Ultimately, the Court ruled that California courts could not exercise specific personal jurisdiction over Bristol with respect to any plaintiffs who did not reside in California, because any conduct giving rise to the non-resident plaintiffs’ claims occurred outside of California. The Court noted that specific jurisdiction necessitates “an affiliation between the forum and underlying controversy, principally, [an] activity or an occurrence that takes place in the forum state.”  Id. at 1781.  Thus, because the complaint did not allege any acts or occurrences in California that specifically resulted in injury, the Court ruled that California could not exercise personal jurisdiction over the claims against Bristol.
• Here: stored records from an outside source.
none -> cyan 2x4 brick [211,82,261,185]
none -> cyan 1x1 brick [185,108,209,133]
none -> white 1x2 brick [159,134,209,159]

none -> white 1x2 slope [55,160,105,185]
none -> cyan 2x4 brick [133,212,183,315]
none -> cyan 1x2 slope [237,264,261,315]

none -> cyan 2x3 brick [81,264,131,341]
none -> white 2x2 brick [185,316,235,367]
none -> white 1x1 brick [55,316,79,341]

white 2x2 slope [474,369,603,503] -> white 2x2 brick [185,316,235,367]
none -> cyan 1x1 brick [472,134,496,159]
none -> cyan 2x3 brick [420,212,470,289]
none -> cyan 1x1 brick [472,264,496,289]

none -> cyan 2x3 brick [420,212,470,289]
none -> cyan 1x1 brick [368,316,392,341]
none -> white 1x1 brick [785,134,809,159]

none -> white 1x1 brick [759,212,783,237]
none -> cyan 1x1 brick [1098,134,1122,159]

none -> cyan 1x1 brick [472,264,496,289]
In the Howell v. Asbestos Corporation case decided last week, the plaintiffs alleged that Mr. Howell developed malignant epithelial mesothelioma as a result of exposure to various asbestos-containing products. Although the plaintiff did reside in California for a short period of time, the vast majority of the plaintiff’s alleged exposure to asbestos occurred in the state of Texas. On behalf of one of the defendants, attorneys from MG+M argued that California courts lacked personal jurisdiction over our client pursuant to the standard set forth in Bristol-Meyers. Specifically, MG+M attorneys argued the plaintiff’s claims did not relate to any contacts that the defendant had with the state of California. For example, the defendant was not incorporated in California, did not have its principal place of business in California, and had less than 1 percent of employees residing in California, meaning there was no general jurisdiction. Additionally, the plaintiff’s alleged injury from the defendant’s product occurred outside of the state of California, meaning there was no specific jurisdiction. Ultimately, Judge Kleifield applied the Bristol-Meyers standard and held that because the plaintiffs’ claims did not bear a substantial connection to the non-resident defendant’s forum contacts, the exercise of personal jurisdiction was not appropriate.